>> start DATA FOR THIS TASK
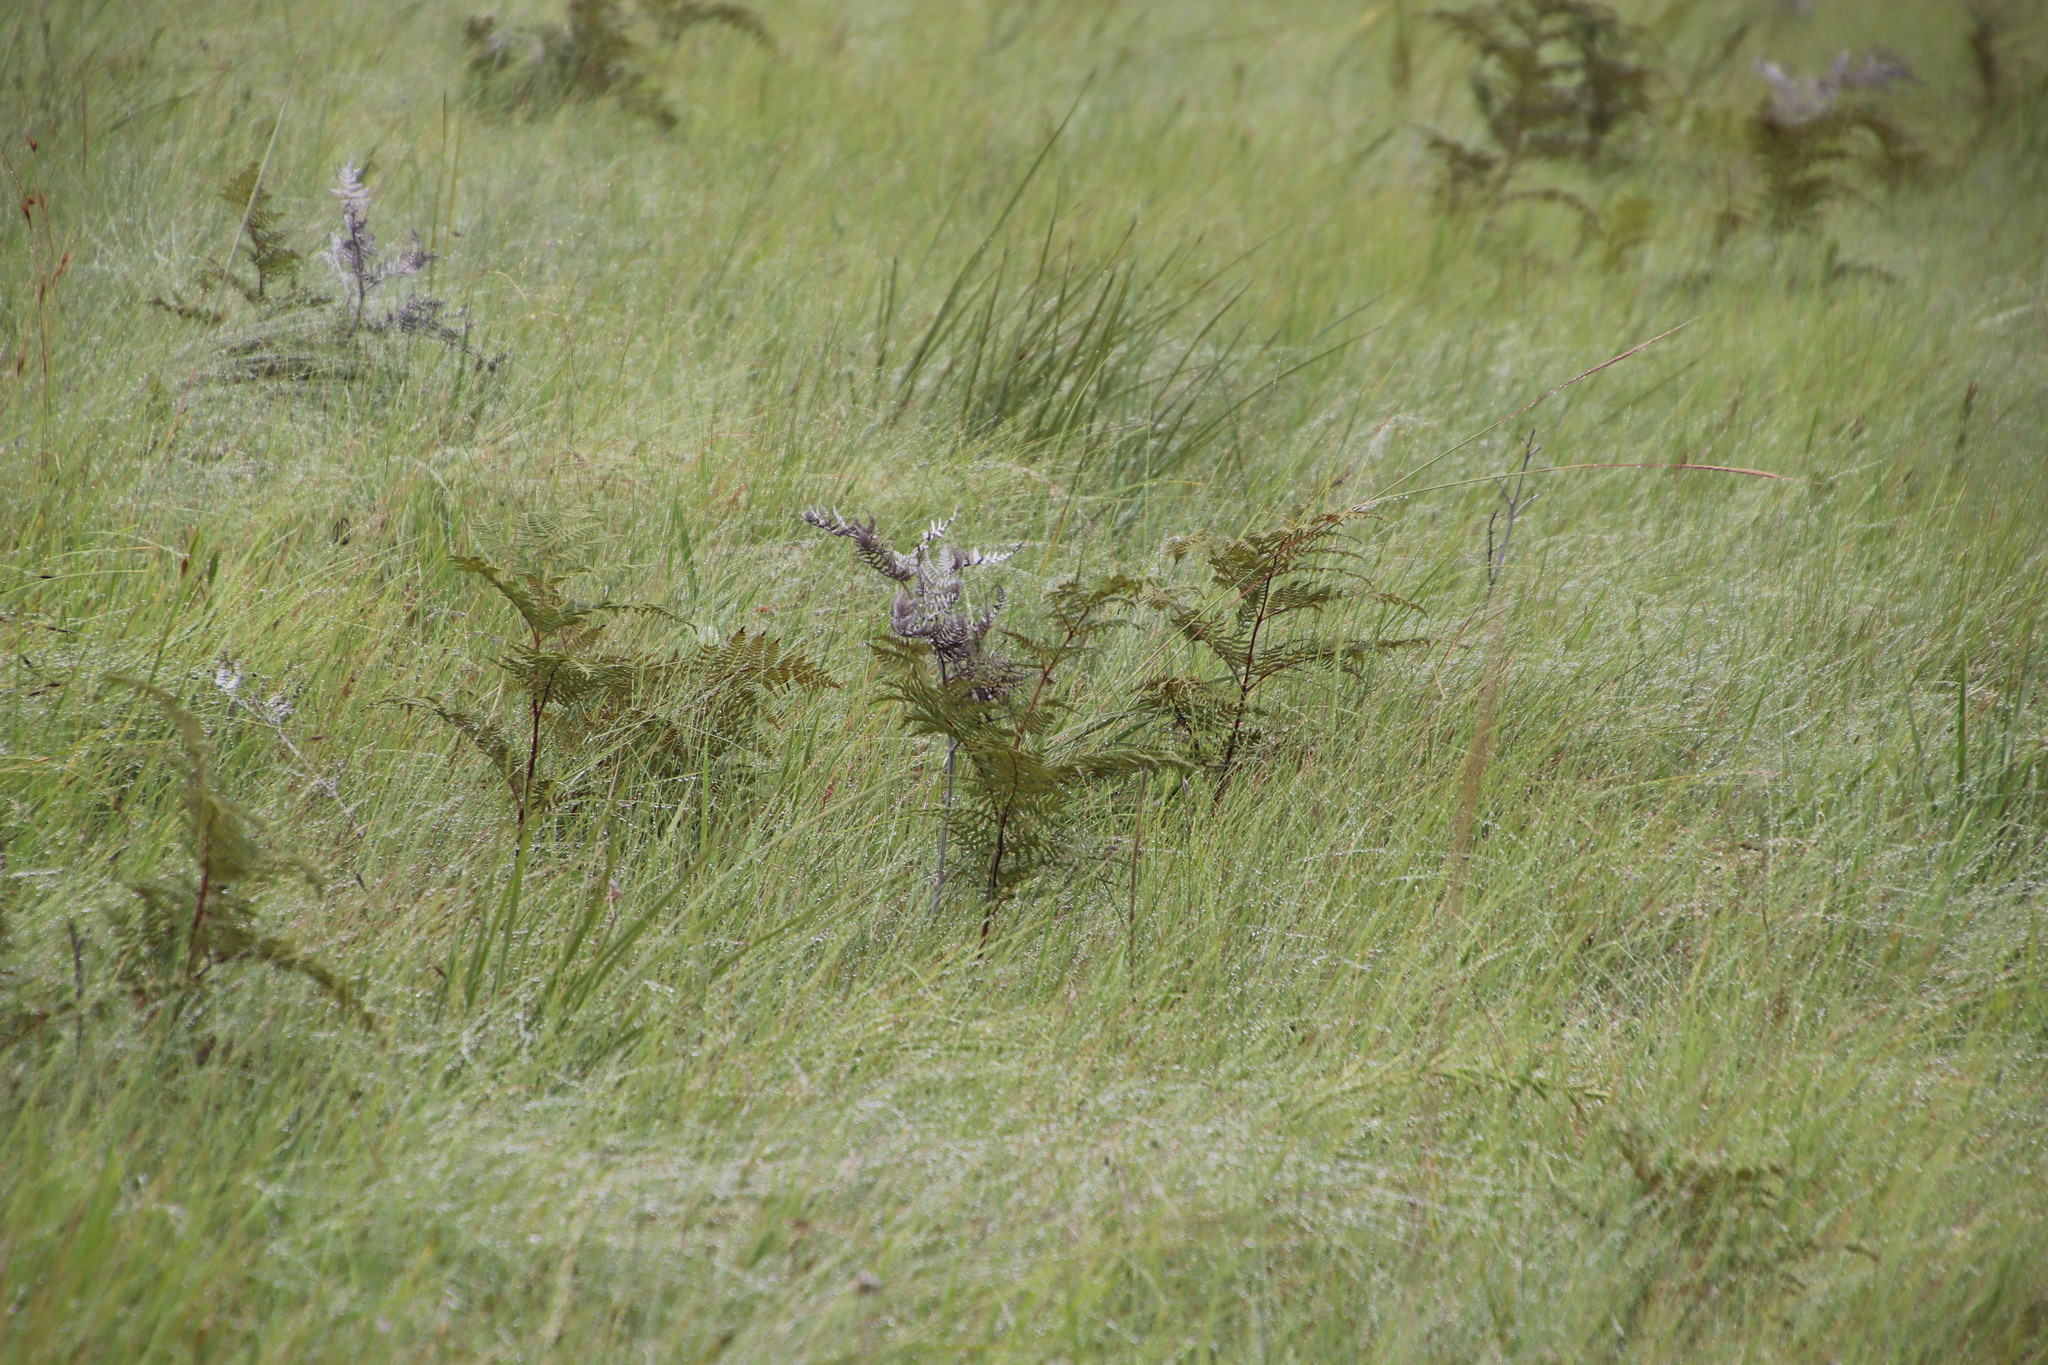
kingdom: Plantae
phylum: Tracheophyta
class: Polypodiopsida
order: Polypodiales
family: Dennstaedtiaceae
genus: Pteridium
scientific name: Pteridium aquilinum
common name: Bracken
>> end DATA FOR THIS TASK
▶ **GOAL OF THE EXERCISE**: Pull out every classification line from the entries above, from kingdom through common name, and reproduce each one word for word. Leave the pictures out of your answer.

▶ **CORRECT RESPONSE**:
kingdom: Plantae
phylum: Tracheophyta
class: Polypodiopsida
order: Polypodiales
family: Dennstaedtiaceae
genus: Pteridium
scientific name: Pteridium aquilinum
common name: Bracken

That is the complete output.